Practical Evaluation Checklist
- Does it support the specific SaaS products you need to connect?
- How active is the integration library — how quickly are new APIs added?
- Self-hosting: what does the operational overhead look like at your scale?
- Auth scope: are the OAuth permissions narrow enough for your use case?
- Sync latency: the scheduled polling model may not suit real-time use cases
Security Notes
- Nango stores OAuth tokens in encrypted form. If self-hosting, the encryption key is yours.
- Tokens are never logged or exposed in API responses — they stay in the Nango vault.
- The open-source SDK means you can audit the code before trusting it with production credentials.

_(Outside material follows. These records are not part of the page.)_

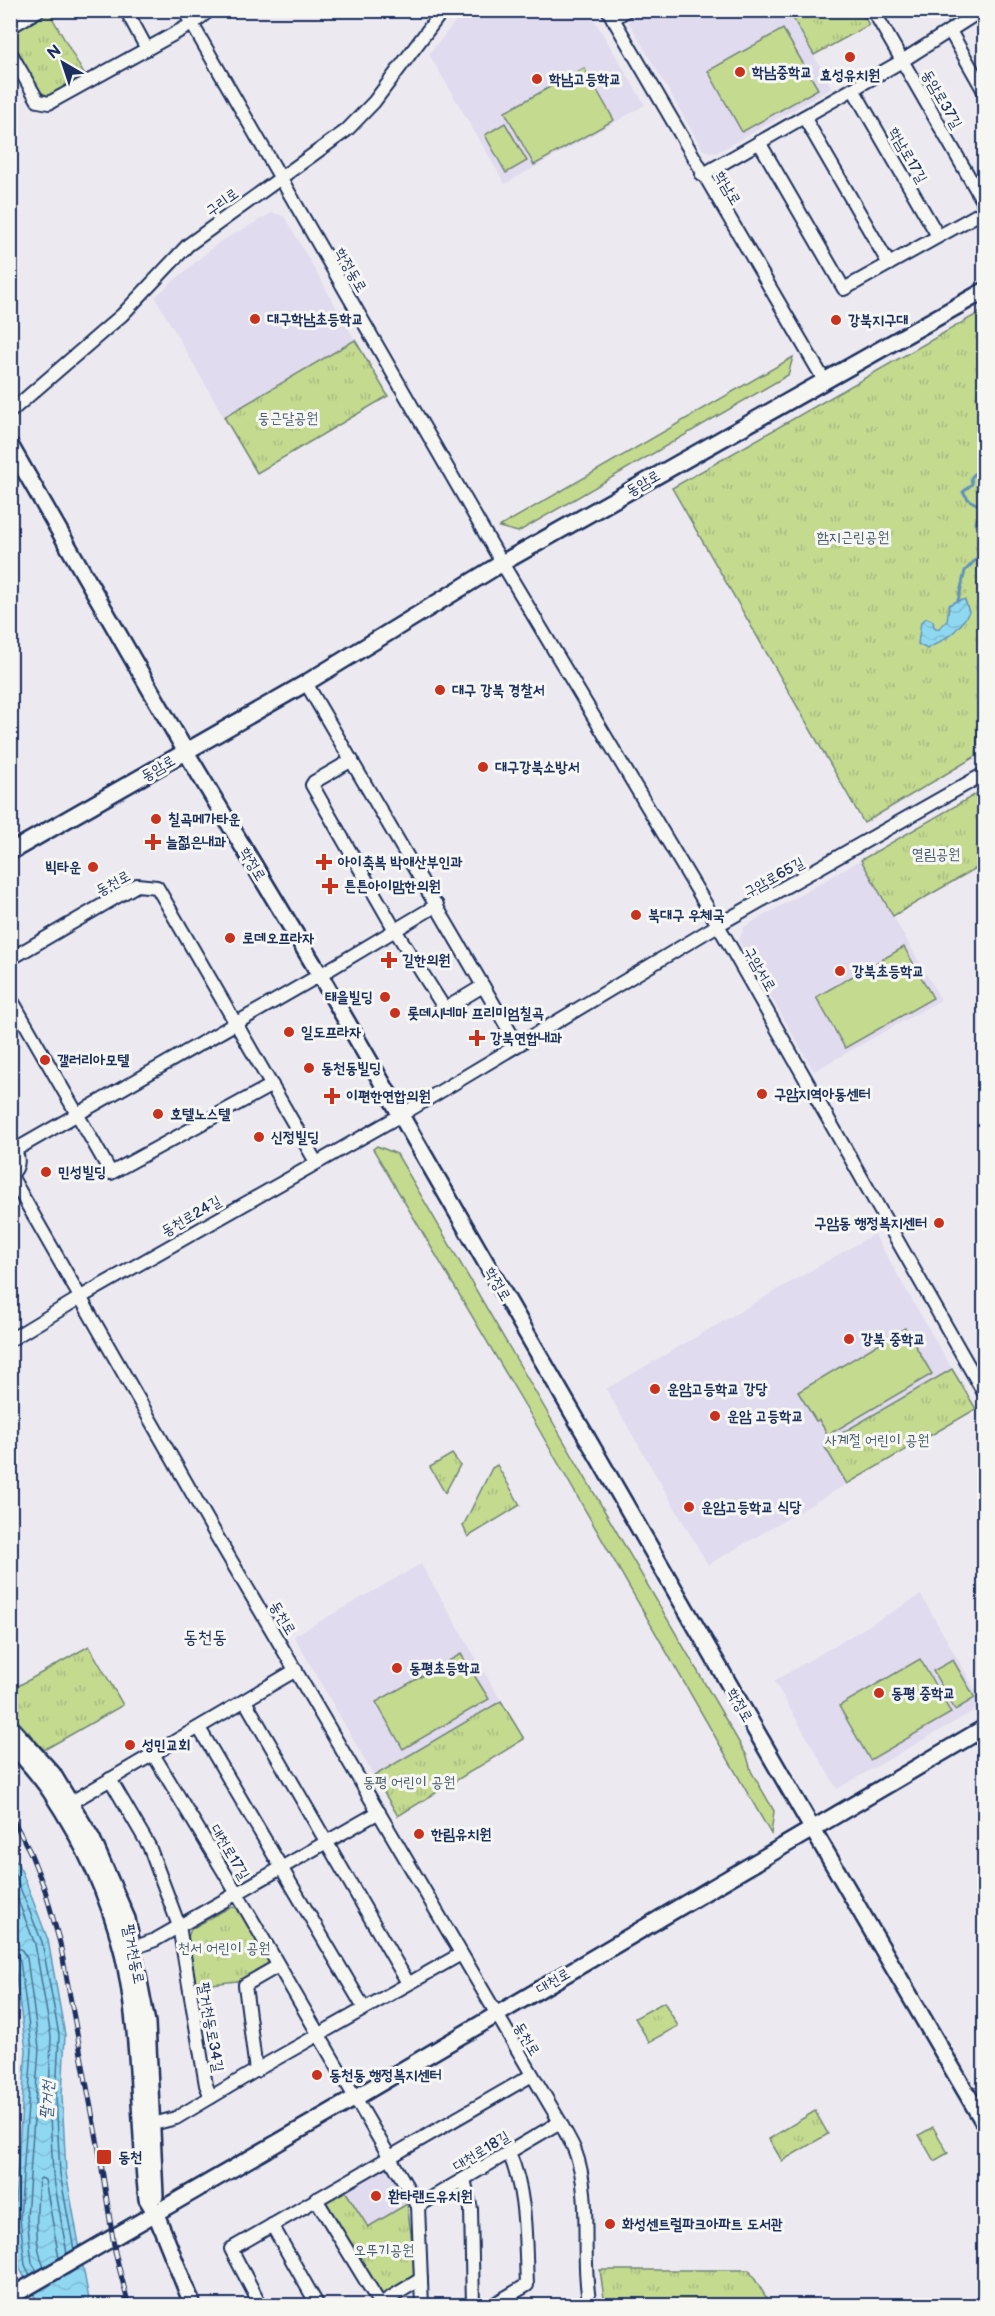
<svg xmlns="http://www.w3.org/2000/svg" width="995" height="2316" viewBox="0 0 995 2316" font-family="'Balsamiq Sans','Poor Story',sans-serif">
<style>
.built{fill:#e0dbee}
.grass{fill:#c4da8f;stroke:#708476;stroke-width:1.5}
.park{fill:url(#park-tufts);stroke:#708476;stroke-width:1.5}
.water{fill:url(#water-waves);stroke:#6194b7;stroke-width:1.5}
.lines{fill:none;stroke-linecap:round;stroke-linejoin:round}
.shore{stroke:#4a7399;stroke-width:1.5}
.stream{stroke:#6194b7;stroke-width:3}
.minor-casing{stroke:#1b2f5e;stroke-width:16}
.major-casing{stroke:#1b2f5e;stroke-width:20}
.minor{stroke:#f6f6f2;stroke-width:12}
.major{stroke:#f6f6f2;stroke-width:15}
.rail-casing{stroke:#1b2f5e;stroke-width:5}
.rail{stroke:#f6f6f2;stroke-width:3;stroke-dasharray:9;stroke-linecap:butt}
.poi-dot{fill:#c8321e;stroke:#f6f6f2;stroke-width:2}
.labels{text-anchor:middle;stroke-width:6;stroke-linejoin:round;paint-order:stroke}
.poi-label{font-size:15px;font-weight:bold;fill:#1b2f5e;stroke:#f6f6f2;text-anchor:start}
.street-label{font-size:15px;fill:#1b2f5e;stroke:#f6f6f2}
.park-label{font-size:15px;fill:#455a6a;stroke:#f6f6f2}
.water-label{font-size:16px;font-style:italic;fill:#385983;stroke:#f6f6f2}
.quarter-label{font-size:18px;fill:#1b2f5e;stroke:#f6f6f2}
</style>
<defs>
<pattern id="park-tufts" width="24" height="20" patternUnits="userSpaceOnUse" patternTransform="scale(1.5)"><rect width="24" height="20" fill="#c4da8f"/><path d="M3 7l-1-3M5 7V3M7 7l1-3M15 17l-1-3M17 17v-4M19 17l1-3" fill="none" stroke="#a8bb7e"/></pattern>
<pattern id="water-waves" width="16" height="10" patternUnits="userSpaceOnUse" patternTransform="scale(1.5)"><rect width="16" height="10" fill="#90d8f2"/><path d="M0 5q4-4 8 0t8 0" fill="none" stroke="#7cbad2"/></pattern>
</defs>
<rect width="100%" height="100%" fill="#eceaf0"/>
<filter id="ink" filterUnits="userSpaceOnUse"><feTurbulence type="fractalNoise" baseFrequency=".0167" numOctaves="2"/><feDisplacementMap in="SourceGraphic" scale="12" xChannelSelector="R" yChannelSelector="G"/><feConvolveMatrix kernelMatrix="1 2 1 2 8 2 1 2 1" color-interpolation-filters="sRGB"/></filter>
<g filter="url(#ink)">
<g class="built">
<path d="M640,10L789,11L832,88L716,153L703,150L627,19Z"/>
<path d="M464,11H589L645,105L505,184L429,54Z"/>
<path d="M272,213L284,216L355,340L224,417L155,297L218,243Z"/>
<path d="M861,860L941,1000L814,1071L739,941L744,927Z"/>
<path d="M874,1234L952,1369L824,1444L847,1484L708,1565L606,1389Z"/>
<path d="M421,1564L501,1701L374,1776L294,1636Z"/>
<path d="M921,1595L984,1705L837,1789L774,1681Z"/>
<path d="M388,2163L397,2177L407,2204L368,2227L344,2189Z"/>
</g>
<g class="grass">
<path d="M783,29L818,89L742,132L708,71Z"/>
<path d="M584,68L614,120L534,165L505,112Z"/>
<path d="M505,123L527,161L506,173L485,135Z"/>
<path d="M793,357L788,375L518,532L499,527Z"/>
<path d="M904,947L933,998L845,1048L816,997Z"/>
<path d="M377,1146L397,1154L747,1756L751,1771L774,1811L771,1834L530,1414L373,1149Z"/>
<path d="M905,1328L932,1374L828,1435L819,1420L816,1421L798,1392Z"/>
<path d="M461,1654L489,1699L403,1749L376,1702Z"/>
<path d="M920,1659L951,1713L870,1760L839,1706Z"/>
<path d="M953,1660L975,1698L955,1710L933,1671Z"/>
<path d="M933,2127L948,2153L934,2161L919,2135Z"/>
</g>
<g class="park">
<path d="M789,11H861L869,25L814,55Z"/>
<path d="M49,12L85,76L49,96L40,92L12,40L14,32Z"/>
<path d="M984,310V657L976,756L864,823L672,488Z"/>
<path d="M355,340L388,396L257,473L224,417Z"/>
<path d="M983,790L978,867L893,916L861,860Z"/>
<path d="M952,1369L976,1409L847,1484L823,1444Z"/>
<path d="M452,1454L460,1465L445,1493L430,1467Z"/>
<path d="M497,1465L520,1505L468,1537L463,1526L492,1468Z"/>
<path d="M89,1646L123,1705L44,1750L11,1713V1690Z"/>
<path d="M501,1701L524,1739L398,1816L374,1776Z"/>
<path d="M230,1907L240,1908L270,1960L267,1968L245,1980L196,1986L188,1937L191,1929Z"/>
<path d="M664,2002L678,2026L649,2042L635,2018Z"/>
<path d="M815,2111L828,2134L782,2161L769,2139Z"/>
<path d="M344,2189L368,2227L407,2204L417,2280L382,2300L323,2201Z"/>
<path d="M600,2270H749L771,2305H605Z"/>
</g>
<g class="water">
<path d="M959,600H965L969,612C958,632 947,638 927,649L918,644L921,622L927,618L933,621L934,627L938,629L947,621L949,605Z"/>
<path d="M10,1850L22,1872L48,1940L65,2035L62,2096L66,2173L90,2305H39L19,2267L14,2218L26,2050L14,1962L11,1950Z"/>
</g>
<g class="lines">
<g class="shore">
<path d="M10,1863L42,1942L59,2035L56,2096L60,2174L74,2250"/>
<path d="M10,1880L35,1944L51,2036L49,2096L53,2174L67,2254"/>
<path d="M10,1946L21,1949L27,1958L39,2048L27,2217L32,2263L37,2271"/>
<path d="M10,1953L17,1955L20,1961L32,2049L20,2218L25,2265L30,2275"/>
<path d="M44,2267C33,2244 37,2206 39,2180L41,2178L45,2180L59,2258"/>
</g>
<path class="stream" d="M958,601L965,571L983,552V538L975,522L980,516V506L969,500L963,492L972,484L971,478L976,472"/>
<defs>
<g id="minor">
<path d="M126,10L147,49"/>
<path d="M184,10L502,563L718,925L984,1393"/>
<path d="M608,10L824,380"/>
<path d="M873,10L984,203"/>
<path d="M613,19L627,10"/>
<path d="M10,27L39,10"/>
<path d="M950,31L984,91"/>
<path d="M10,52L38,101L49,103L192,24L210,10"/>
<path d="M853,89L938,236"/>
<path d="M804,117L889,264"/>
<path d="M759,142L844,289L984,211"/>
<path d="M702,175L902,61L982,10"/>
<path d="M10,412L122,315L188,245L347,130L374,102L443,10"/>
<path d="M306,683L517,1044"/>
<path d="M352,760L314,782L312,785L395,930L443,1006L448,1007L483,986"/>
<path d="M10,959L137,885L157,887L316,1162"/>
<path d="M10,997L111,1173L272,1085"/>
<path d="M10,1147C21,1155 20,1167 10,1176"/>
<path d="M15,1150L320,975L437,905"/>
<path d="M11,1176L216,1535L560,2122C565,2132 571,2141 575,2151C593,2198 580,2256 590,2306"/>
<path d="M10,1340L81,1297L401,1115L718,925L984,774"/>
<path d="M245,1701L408,1983"/>
<path d="M199,1728L364,2008"/>
<path d="M153,1754L236,1892L418,2206L422,2306"/>
<path d="M110,1779L149,1846L179,1926L206,2085L211,2097"/>
<path d="M70,1803L296,1670"/>
<path d="M133,1948L155,1940L379,1812"/>
<path d="M256,2071L245,1985L278,1966"/>
<path d="M153,2124L176,2118L265,2065L461,1954"/>
<path d="M464,2179L471,2209L473,2306"/>
<path d="M316,2199L380,2304L421,2279"/>
<path d="M418,2206L560,2122"/>
<path d="M272,2225L318,2306"/>
<path d="M261,2306L231,2249L532,2075"/>
<path d="M491,2306L527,2285C525,2240 527,2194 509,2153"/>
<path d="M977,2306L984,2301"/>
</g>
<g id="major">
<path d="M10,445L186,752L320,975L812,1828L984,2123"/>
<path d="M10,852L306,683L502,563L984,291"/>
<path d="M10,1727L52,1773L92,1839L127,1919L147,2023L155,2196"/>
<path d="M10,1742C24,1758 39,1774 51,1792C82,1839 108,1894 122,1949C141,2028 138,2118 147,2199L156,2214L193,2306"/>
<path d="M10,2297L355,2098L984,1728"/>
</g>
</defs>
<use href="#minor" class="minor-casing"/>
<use href="#major" class="major-casing"/>
<use href="#minor" class="minor"/>
<use href="#major" class="major"/>
<defs>
<path id="rail" d="M10,1814L30,1852L45,1890L60,1943L99,2150L115,2252L129,2306"/>
</defs>
<use href="#rail" class="rail-casing"/>
<use href="#rail" class="rail"/>
</g>
</g>
<g class="poi-dot">
<circle cx="850" cy="57" r="6"/>
<circle cx="740" cy="72" r="6"/>
<circle cx="537" cy="79" r="6"/>
<circle cx="255" cy="319" r="6"/>
<circle cx="836" cy="320" r="6"/>
<circle cx="440" cy="690" r="6"/>
<circle cx="483" cy="767" r="6"/>
<circle cx="156" cy="819" r="6"/>
<path d="M150 833h6v6h6v6h-6v6h-6v-6h-6v-6h6z"/>
<path d="M321 853h6v6h6v6h-6v6h-6v-6h-6v-6h6z"/>
<circle cx="93" cy="867" r="6"/>
<path d="M327 877h6v6h6v6h-6v6h-6v-6h-6v-6h6z"/>
<circle cx="636" cy="915" r="6"/>
<circle cx="230" cy="938" r="6"/>
<path d="M386 951h6v6h6v6h-6v6h-6v-6h-6v-6h6z"/>
<circle cx="840" cy="971" r="6"/>
<circle cx="385" cy="997" r="6"/>
<circle cx="395" cy="1013" r="6"/>
<circle cx="289" cy="1032" r="6"/>
<path d="M474 1029h6v6h6v6h-6v6h-6v-6h-6v-6h6z"/>
<circle cx="45" cy="1060" r="6"/>
<circle cx="309" cy="1068" r="6"/>
<circle cx="762" cy="1094" r="6"/>
<path d="M329 1087h6v6h6v6h-6v6h-6v-6h-6v-6h6z"/>
<circle cx="158" cy="1114" r="6"/>
<circle cx="259" cy="1137" r="6"/>
<circle cx="46" cy="1172" r="6"/>
<circle cx="939" cy="1223" r="6"/>
<circle cx="849" cy="1339" r="6"/>
<circle cx="655" cy="1389" r="6"/>
<circle cx="715" cy="1416" r="6"/>
<circle cx="689" cy="1507" r="6"/>
<circle cx="397" cy="1668" r="6"/>
<circle cx="879" cy="1693" r="6"/>
<circle cx="130" cy="1745" r="6"/>
<circle cx="419" cy="1834" r="6"/>
<circle cx="317" cy="2075" r="6"/>
<rect x="96" y="2149" width="16" height="16" rx="3"/>
<circle cx="376" cy="2196" r="6"/>
<circle cx="610" cy="2224" r="6"/>
</g>
<g class="labels">
<g class="poi-label">
<text x="752" y="77">학남중학교</text>
<text x="850" y="80" text-anchor="middle">효성유치원</text>
<text x="549" y="84">학남고등학교</text>
<text x="267" y="324">대구학남초등학교</text>
<text x="848" y="325">강북지구대</text>
<text x="452" y="695">대구 강북 경찰서</text>
<text x="495" y="772">대구강북소방서</text>
<text x="168" y="824">칠곡메가타운</text>
<text x="166" y="847">늘젊은내과</text>
<text x="338" y="867">아이축복 박애산부인과</text>
<text x="81" y="872" text-anchor="end">빅타운</text>
<text x="344" y="891">튼튼아이맘한의원</text>
<text x="648" y="920">북대구 우체국</text>
<text x="242" y="943">로데오프라자</text>
<text x="402" y="965">길한의원</text>
<text x="852" y="976">강북초등학교</text>
<text x="373" y="1002" text-anchor="end">태을빌딩</text>
<text x="407" y="1018">롯데시네마 프리미엄칠곡</text>
<text x="301" y="1037">일도프라자</text>
<text x="490" y="1043">강북연합내과</text>
<text x="57" y="1065">갤러리아모텔</text>
<text x="321" y="1073">동천동빌딩</text>
<text x="774" y="1099">구암지역아동센터</text>
<text x="346" y="1101">이편한연합의원</text>
<text x="170" y="1119">호텔노스텔</text>
<text x="271" y="1142">신정빌딩</text>
<text x="58" y="1177">민성빌딩</text>
<text x="927" y="1228" text-anchor="end">구암동 행정복지센터</text>
<text x="861" y="1344">강북 중학교</text>
<text x="667" y="1394">운암고등학교 강당</text>
<text x="727" y="1421">운암 고등학교</text>
<text x="701" y="1512">운암고등학교 식당</text>
<text x="409" y="1673">동평초등학교</text>
<text x="891" y="1698">동평 중학교</text>
<text x="142" y="1750">성민교회</text>
<text x="431" y="1839">한림유치원</text>
<text x="329" y="2080">동천동 행정복지센터</text>
<text x="118" y="2162">동천</text>
<text x="388" y="2201">환타랜드유치원</text>
<text x="622" y="2229">화성센트럴파크아파트 도서관</text>
</g>
<g class="street-label">
<text transform="translate(942 99) rotate(60)" y="5">동암로37길</text>
<text transform="translate(908 155) rotate(60)" y="5">학남로17길</text>
<text transform="translate(728 188) rotate(60)" y="5">학남로</text>
<text transform="translate(222 202) rotate(-36)" y="5">구리로</text>
<text transform="translate(351 270) rotate(60)" y="5">학정동로</text>
<text transform="translate(643 483) rotate(-30)" y="5">동암로</text>
<text transform="translate(158 768) rotate(-30)" y="5">동암로</text>
<text transform="translate(253 864) rotate(59)" y="5">학정로</text>
<text transform="translate(774 877) rotate(-29)" y="5">구암로65길</text>
<text transform="translate(113 883) rotate(-28)" y="5">동천로</text>
<text transform="translate(760 969) rotate(60)" y="5">구암서로</text>
<text transform="translate(191 1216) rotate(-30)" y="5">동천로24길</text>
<text transform="translate(498 1284) rotate(60)" y="5">학정로</text>
<text transform="translate(283 1618) rotate(59)" y="5">동천로</text>
<text transform="translate(740 1705) rotate(60)" y="5">학정로</text>
<text transform="translate(230 1852) rotate(59)" y="5">대천로17길</text>
<text transform="translate(134 1954) rotate(79)" y="5">팔거천동로</text>
<text transform="translate(553 1981) rotate(-30)" y="5">대천로</text>
<text transform="translate(211 2027) rotate(80)" y="5">팔거천동로34길</text>
<text transform="translate(527 2039) rotate(59)" y="5">동천로</text>
<text transform="translate(481 2151) rotate(-31)" y="5">대천로18길</text>
</g>
<g class="park-label">
<text x="288" y="423">둥근달공원</text>
<text x="853" y="542">함지근린공원</text>
<text x="936" y="859">열림공원</text>
<text x="877" y="1445">사계절 어린이 공원</text>
<text x="409" y="1787">동평 어린이 공원</text>
<text x="224" y="1953">천서 어린이 공원</text>
<text x="384" y="2255">오뚜기공원</text>
</g>
<g class="water-label">
<text transform="translate(46 2100) rotate(-86)" y="6">팔거천</text>
</g>
<g class="quarter-label">
<text x="205" y="1643">동천동</text>
</g>
</g>
<rect width="995" height="2316" fill="none" stroke="#f6f6f2" stroke-width="36"/>
<rect x="18" y="18" width="959" height="2280" fill="none" stroke="#1b2f5e" stroke-width="2" filter="url(#ink)"/>
<g transform="translate(63 63) rotate(321)" stroke="#f6f6f2" stroke-width="4.5" paint-order="stroke">
<path d="M0-4.5L10 22L0 15L-10 22Z" fill="#1b2f5e"/>
<text y="-9" font-size="16" font-weight="bold" text-anchor="middle" fill="#1b2f5e">N</text>
</g>
</svg>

- For enterprise use, consider their hosted product which adds SOC 2 compliance and audit logs.
FAQ
Q: Is Nango free to self-host? A: Yes, the self-hosted version is free for small teams. The hosted product has tiered pricing based on sync volume and team size. See nango.dev/pricing for details.
Q: How does Nango handle rate limits? A: Nango queues requests and respects each external API’s rate limits automatically. It spreads requests over time rather than bunching them up. For high-volume integrations you can configure rate limit handling per integration.
Q: Can I add a custom integration that isn’t in the 167+ library? A: Yes. Nango provides a framework for building custom integrations. You define the API endpoints, auth method, and data transformations in a configuration file. See their docs on building custom integrations.
Q: Does Nango support bi-directional data sync? A: Yes. You can both read from and write to external APIs through Nango. The sync is not read-only.
Q: How do I handle webhook events from external services? A: Nango receives webhooks at a provided endpoint and routes them to your app. You configure the webhook URL in your Nango dashboard and it validates signatures before forwarding payloads.
Conclusion
Nango solves the integration maintenance problem that kills developer velocity on anything that touches external SaaS. The library of 167+ pre-built integrations covers most common needs, and the self-hosted source-available model means you’re not locked in.
For products that need 3-5+ SaaS integrations, Nango pays for itself in weeks of avoided integration work. Even for a single integration, the auth handling alone is worth the tradeoff — OAuth implementation is not something you want to debug in production.
If you find yourself building yet another Slack integration or maintaining yet another Salesforce connector, Nango is worth evaluating. The setup is quick, the SDK is well-documented, and the maintenance story is significantly better than doing it yourself.